Олег улыбается, довольный, что поймал меня в ловушку.
- Не в лучшую сторону, - говорю я.
- И тем не менее. Послушай, зачем нам спорить? Конечно, человек - животное, как и крыса, но он стоит неизмеримо выше неё в развитии.
- Всё относительно. Шкалу-то придумали люди.
Олег пожимает плечами.
- Да и ладно. Какая разница? Скажи лучше, не пора ли нам поужинать?
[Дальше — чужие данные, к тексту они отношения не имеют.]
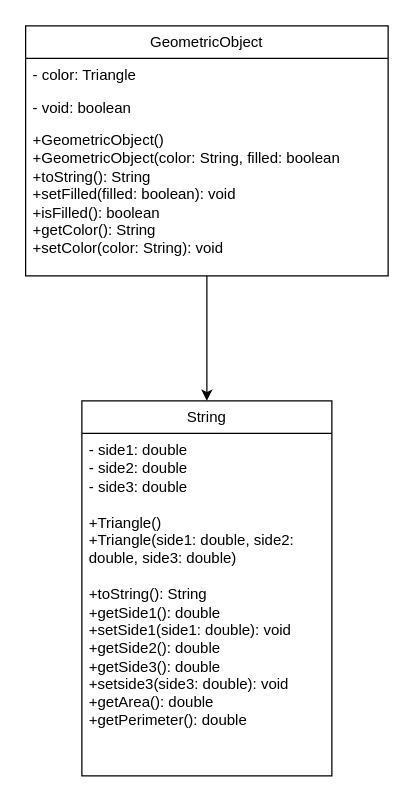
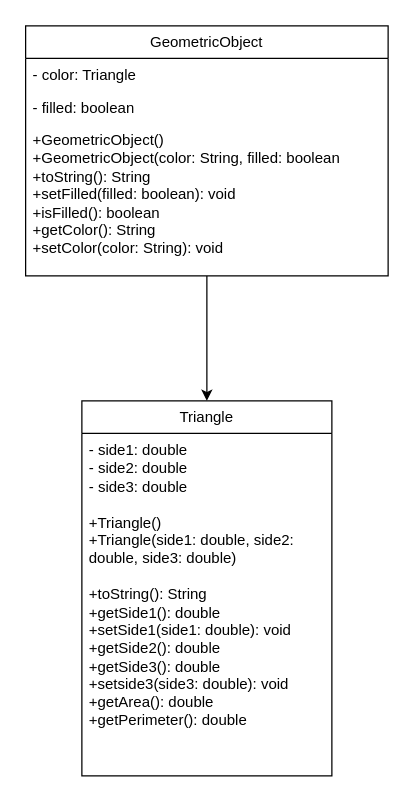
  <mxCell id="0" />
  <mxCell id="1" parent="0" />
- <mxCell id="2" value="String" style="swimlane;fontStyle=0;childLayout=stackLayout;horizontal=1;startSize=26;fillColor=none;horizontalStack=0;resizeParent=1;resizeParentMax=0;resizeLast=0;collapsible=1;marginBottom=0;whiteSpace=wrap;html=1;" vertex="1" parent="1"><mxGeometry x="65" y="320" width="200" height="300" as="geometry" /></mxCell>
+ <mxCell id="2" value="Triangle" style="swimlane;fontStyle=0;childLayout=stackLayout;horizontal=1;startSize=26;fillColor=none;horizontalStack=0;resizeParent=1;resizeParentMax=0;resizeLast=0;collapsible=1;marginBottom=0;whiteSpace=wrap;html=1;" vertex="1" parent="1"><mxGeometry x="65" y="320" width="200" height="300" as="geometry" /></mxCell>
  <mxCell id="3" value="- side1: double&lt;br&gt;- side2: double&lt;br&gt;- side3: double&lt;br&gt;&lt;br&gt;+Triangle()&lt;br&gt;+Triangle(side1: double, side2: double, side3: double)&lt;br&gt;&lt;br&gt;+toString(): String&lt;br&gt;+getSide1(): double&lt;br&gt;+setSide1(side1: double): void&lt;br&gt;+getSide2(): double&lt;br&gt;+getSide3(): double&lt;br&gt;+setside3(side3: double): void&lt;br&gt;+getArea(): double&lt;br&gt;+getPerimeter(): double&lt;br&gt;" style="text;strokeColor=none;fillColor=none;align=left;verticalAlign=top;spacingLeft=4;spacingRight=4;overflow=hidden;rotatable=0;points=[[0,0.5],[1,0.5]];portConstraint=eastwest;whiteSpace=wrap;html=1;" vertex="1" parent="2"><mxGeometry y="26" width="200" height="274" as="geometry" /></mxCell>
  <mxCell id="4" value="GeometricObject" style="swimlane;fontStyle=0;childLayout=stackLayout;horizontal=1;startSize=26;fillColor=none;horizontalStack=0;resizeParent=1;resizeParentMax=0;resizeLast=0;collapsible=1;marginBottom=0;whiteSpace=wrap;html=1;" vertex="1" parent="1"><mxGeometry x="20" y="20" width="290" height="200" as="geometry" /></mxCell>
  <mxCell id="5" value="- color: Triangle&lt;span style=&quot;white-space: pre;&quot;&gt;&#09;&lt;/span&gt;" style="text;strokeColor=none;fillColor=none;align=left;verticalAlign=top;spacingLeft=4;spacingRight=4;overflow=hidden;rotatable=0;points=[[0,0.5],[1,0.5]];portConstraint=eastwest;whiteSpace=wrap;html=1;" vertex="1" parent="4"><mxGeometry y="26" width="290" height="26" as="geometry" /></mxCell>
- <mxCell id="6" value="- void: boolean" style="text;strokeColor=none;fillColor=none;align=left;verticalAlign=top;spacingLeft=4;spacingRight=4;overflow=hidden;rotatable=0;points=[[0,0.5],[1,0.5]];portConstraint=eastwest;whiteSpace=wrap;html=1;" vertex="1" parent="4"><mxGeometry y="52" width="290" height="26" as="geometry" /></mxCell>
+ <mxCell id="6" value="- filled: boolean" style="text;strokeColor=none;fillColor=none;align=left;verticalAlign=top;spacingLeft=4;spacingRight=4;overflow=hidden;rotatable=0;points=[[0,0.5],[1,0.5]];portConstraint=eastwest;whiteSpace=wrap;html=1;" vertex="1" parent="4"><mxGeometry y="52" width="290" height="26" as="geometry" /></mxCell>
  <mxCell id="7" value="+GeometricObject()&lt;br&gt;+GeometricObject(color: String, filled: boolean&lt;br&gt;+toString(): String&lt;br&gt;+setFilled(filled: boolean): void&lt;br&gt;+isFilled(): boolean&lt;br&gt;+getColor(): String&lt;br&gt;+setColor(color: String): void" style="text;strokeColor=none;fillColor=none;align=left;verticalAlign=top;spacingLeft=4;spacingRight=4;overflow=hidden;rotatable=0;points=[[0,0.5],[1,0.5]];portConstraint=eastwest;whiteSpace=wrap;html=1;" vertex="1" parent="4"><mxGeometry y="78" width="290" height="122" as="geometry" /></mxCell>
  <mxCell id="8" value="" style="edgeStyle=none;orthogonalLoop=1;jettySize=auto;html=1;rounded=0;exitX=0.5;exitY=1;exitDx=0;exitDy=0;" edge="1" parent="1" source="4"><mxGeometry width="80" relative="1" as="geometry"><mxPoint x="150" y="230" as="sourcePoint" /><mxPoint x="165" y="320" as="targetPoint" /><Array as="points" /></mxGeometry></mxCell>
От бессмысленных дискуссий у меня всегда разыгрывается аппетит.
- Ты прав, - говорю я примирительно. - Идём.
Мы спускаемся в столовую, где нас ожидает нечто замечательное по своим кулинарным качествам, о чём свидетельствует царящий в комнате аромат. Валентина расстаралась - должно быть, надеется искупить таким образом вину мужа. Фёдор прислуживает с каменным лицом. Изображает идеального батлера. Поздно, дружок.
Мы садимся и принимаемся за еду - молча и сосредоточенно. Фаршированный рисом сладкий перец, острые баклажаны, говядина с апельсинами по-турецки, роллы с лососем, четыре разных соуса к мясу, рассыпчатые кексы - пища столь прекрасна, что я невольно вспоминаю пиры Вальтазара, на которых древние предавались чревоугодию. Не хватает лишь горящих надписей на стенах.
Постепенно течение моих мыслей принимает другое направление. Я вспоминаю Марию, хотя это всегда сопровождается болью.
Она не любила электрический свет - даже приглушённое сияние торшера заставляло её жмуриться. Поэтому мы довольствовались розовыми лучами заката или матовыми пятнами луны, которые скользили по нам, то тревожно замирая на простыне, то выхватывая из темноты неясные формы и сразу же отпуская их - лишь для того, чтобы осветить другие. Окно почти всегда было приоткрыто, и прохладный воздух мегаполиса, горький днём, а ночью ласкающий и нежный, осторожно просачивался в комнату.
После секса Мария почти сразу засыпала, уютно пристроившись на моём плече, а я подолгу лежал с закрытыми глазами, напряжённо вслушиваясь в её дыхание.
Говорят, вдовцы, даже женившись вторично, продолжают любить своих умерших жён. Это происходит от уверенности, что женщина уже никогда не будет принадлежать другому.
Думая о Марии, я чувствую злобу. Она сжигает меня, разъедает подобно кислоте.